[Records drawn from a dataset]
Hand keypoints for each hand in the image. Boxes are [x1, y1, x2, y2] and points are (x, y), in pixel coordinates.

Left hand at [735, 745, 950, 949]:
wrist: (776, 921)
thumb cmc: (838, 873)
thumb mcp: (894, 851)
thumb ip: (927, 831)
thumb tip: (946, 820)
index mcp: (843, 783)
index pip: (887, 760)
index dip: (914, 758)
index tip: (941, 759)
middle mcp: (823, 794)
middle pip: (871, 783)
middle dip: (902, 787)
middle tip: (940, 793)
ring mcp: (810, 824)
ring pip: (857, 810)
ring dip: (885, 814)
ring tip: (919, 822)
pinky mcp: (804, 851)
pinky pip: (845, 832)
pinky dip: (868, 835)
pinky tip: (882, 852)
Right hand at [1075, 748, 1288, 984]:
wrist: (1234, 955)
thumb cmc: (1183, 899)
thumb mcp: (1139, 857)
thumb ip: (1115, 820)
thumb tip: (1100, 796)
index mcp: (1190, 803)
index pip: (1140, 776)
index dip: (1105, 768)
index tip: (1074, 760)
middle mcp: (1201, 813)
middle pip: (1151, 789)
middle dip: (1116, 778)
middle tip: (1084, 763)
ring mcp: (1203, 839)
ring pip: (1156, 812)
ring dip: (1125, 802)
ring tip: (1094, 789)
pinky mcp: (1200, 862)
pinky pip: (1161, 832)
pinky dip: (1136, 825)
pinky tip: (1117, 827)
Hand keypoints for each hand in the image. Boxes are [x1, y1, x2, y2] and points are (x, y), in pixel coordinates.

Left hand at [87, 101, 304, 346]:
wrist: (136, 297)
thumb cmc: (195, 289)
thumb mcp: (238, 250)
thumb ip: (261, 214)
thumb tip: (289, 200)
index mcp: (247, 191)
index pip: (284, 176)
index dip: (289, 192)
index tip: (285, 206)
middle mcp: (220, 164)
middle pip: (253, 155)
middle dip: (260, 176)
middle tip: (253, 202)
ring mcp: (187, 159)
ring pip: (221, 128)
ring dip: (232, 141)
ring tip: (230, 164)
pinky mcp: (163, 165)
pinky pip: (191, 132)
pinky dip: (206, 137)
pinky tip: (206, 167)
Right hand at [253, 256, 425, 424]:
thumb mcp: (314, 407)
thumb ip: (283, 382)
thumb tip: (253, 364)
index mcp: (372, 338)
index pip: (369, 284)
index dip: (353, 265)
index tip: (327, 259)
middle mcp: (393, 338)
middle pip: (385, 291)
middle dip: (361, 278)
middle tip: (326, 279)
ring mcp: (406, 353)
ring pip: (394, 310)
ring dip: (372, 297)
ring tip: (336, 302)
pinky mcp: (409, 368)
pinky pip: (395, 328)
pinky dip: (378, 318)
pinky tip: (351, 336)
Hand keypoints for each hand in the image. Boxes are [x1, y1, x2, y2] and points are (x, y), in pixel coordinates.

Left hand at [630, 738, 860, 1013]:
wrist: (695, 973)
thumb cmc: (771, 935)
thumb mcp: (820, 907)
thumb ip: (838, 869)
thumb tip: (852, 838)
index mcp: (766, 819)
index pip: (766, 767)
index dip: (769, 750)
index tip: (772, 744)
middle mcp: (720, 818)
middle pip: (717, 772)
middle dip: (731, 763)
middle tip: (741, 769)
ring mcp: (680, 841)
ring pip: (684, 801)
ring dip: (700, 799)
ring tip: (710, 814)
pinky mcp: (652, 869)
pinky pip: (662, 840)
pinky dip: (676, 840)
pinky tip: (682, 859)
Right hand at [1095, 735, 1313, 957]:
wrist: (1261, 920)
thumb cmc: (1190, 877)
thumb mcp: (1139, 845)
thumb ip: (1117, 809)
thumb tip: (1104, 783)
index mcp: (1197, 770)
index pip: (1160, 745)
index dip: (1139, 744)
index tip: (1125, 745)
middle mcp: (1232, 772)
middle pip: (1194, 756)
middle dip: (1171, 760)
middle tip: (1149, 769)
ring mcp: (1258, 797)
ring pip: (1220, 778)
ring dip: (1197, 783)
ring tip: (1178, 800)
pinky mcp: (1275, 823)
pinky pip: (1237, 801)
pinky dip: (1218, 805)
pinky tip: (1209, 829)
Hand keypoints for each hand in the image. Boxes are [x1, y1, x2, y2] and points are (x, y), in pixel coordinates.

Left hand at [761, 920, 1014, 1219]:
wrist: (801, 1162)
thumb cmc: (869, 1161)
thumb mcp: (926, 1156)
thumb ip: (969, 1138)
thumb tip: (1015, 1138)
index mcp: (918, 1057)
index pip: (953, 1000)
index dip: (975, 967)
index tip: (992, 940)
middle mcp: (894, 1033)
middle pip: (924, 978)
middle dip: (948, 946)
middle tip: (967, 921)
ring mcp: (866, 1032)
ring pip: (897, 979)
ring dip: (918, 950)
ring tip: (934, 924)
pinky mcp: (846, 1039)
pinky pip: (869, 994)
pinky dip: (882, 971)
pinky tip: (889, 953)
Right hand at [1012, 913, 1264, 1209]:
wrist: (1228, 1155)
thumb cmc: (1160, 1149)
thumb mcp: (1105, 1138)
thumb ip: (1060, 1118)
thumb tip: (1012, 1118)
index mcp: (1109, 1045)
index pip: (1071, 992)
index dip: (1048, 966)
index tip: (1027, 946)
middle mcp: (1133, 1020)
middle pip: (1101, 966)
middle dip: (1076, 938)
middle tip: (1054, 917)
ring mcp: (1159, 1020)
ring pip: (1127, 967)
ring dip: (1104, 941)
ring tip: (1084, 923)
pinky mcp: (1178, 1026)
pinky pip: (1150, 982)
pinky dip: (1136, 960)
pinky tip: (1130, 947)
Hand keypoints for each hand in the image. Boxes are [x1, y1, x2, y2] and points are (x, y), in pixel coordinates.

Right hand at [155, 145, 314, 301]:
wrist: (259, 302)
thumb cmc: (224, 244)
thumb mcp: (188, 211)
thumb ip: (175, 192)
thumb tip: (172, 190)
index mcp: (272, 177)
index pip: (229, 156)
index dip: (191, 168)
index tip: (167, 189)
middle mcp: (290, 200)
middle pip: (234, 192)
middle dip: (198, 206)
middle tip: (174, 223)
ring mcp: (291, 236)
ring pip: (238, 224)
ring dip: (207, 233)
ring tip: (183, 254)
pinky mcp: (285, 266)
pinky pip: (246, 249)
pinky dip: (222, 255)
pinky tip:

▶ YOUR TASK
Given the records above, reproduce precisely and only the lines between the line holding "pinky pip: (395, 328)" and the line holding "pinky tip: (1209, 829)", inclusive.

▶ RESPONSE BELOW
pinky pip: (395, 328)
pinky dip: (378, 318)
pinky tip: (351, 336)
Hand keypoints for each hand in the image. Boxes are [x1, y1, x2, y2] and points are (x, y), in pixel coordinates.

Left hand at [630, 738, 860, 1013]:
wrist: (695, 973)
thumb cmc: (771, 935)
thumb mcp: (820, 907)
thumb ip: (838, 869)
thumb tip: (852, 838)
index mcp: (766, 819)
index pip: (766, 767)
index dip: (769, 750)
index tip: (772, 744)
middle mcp: (720, 818)
middle pip: (717, 772)
middle dip: (731, 763)
middle tip: (741, 769)
ring mcp: (680, 841)
ring pip: (684, 801)
ring dip: (700, 799)
ring tip: (710, 814)
pinky mcp: (652, 869)
pinky pip: (662, 840)
pinky dip: (676, 840)
pinky tip: (682, 859)
Right hand at [1095, 735, 1313, 957]:
wrist: (1261, 920)
thumb cmc: (1190, 877)
thumb mcp: (1139, 845)
thumb ip: (1117, 809)
thumb tip: (1104, 783)
index mcp: (1197, 770)
index pip: (1160, 745)
index dip: (1139, 744)
index tip: (1125, 745)
middle mcp: (1232, 772)
middle pip: (1194, 756)
middle dip: (1171, 760)
middle tip: (1149, 769)
ring mcp: (1258, 797)
ring pip: (1220, 778)
ring dip: (1197, 783)
ring tip: (1178, 800)
pinky mcp: (1275, 823)
pinky pip: (1237, 801)
pinky dip: (1218, 805)
pinky tip: (1209, 829)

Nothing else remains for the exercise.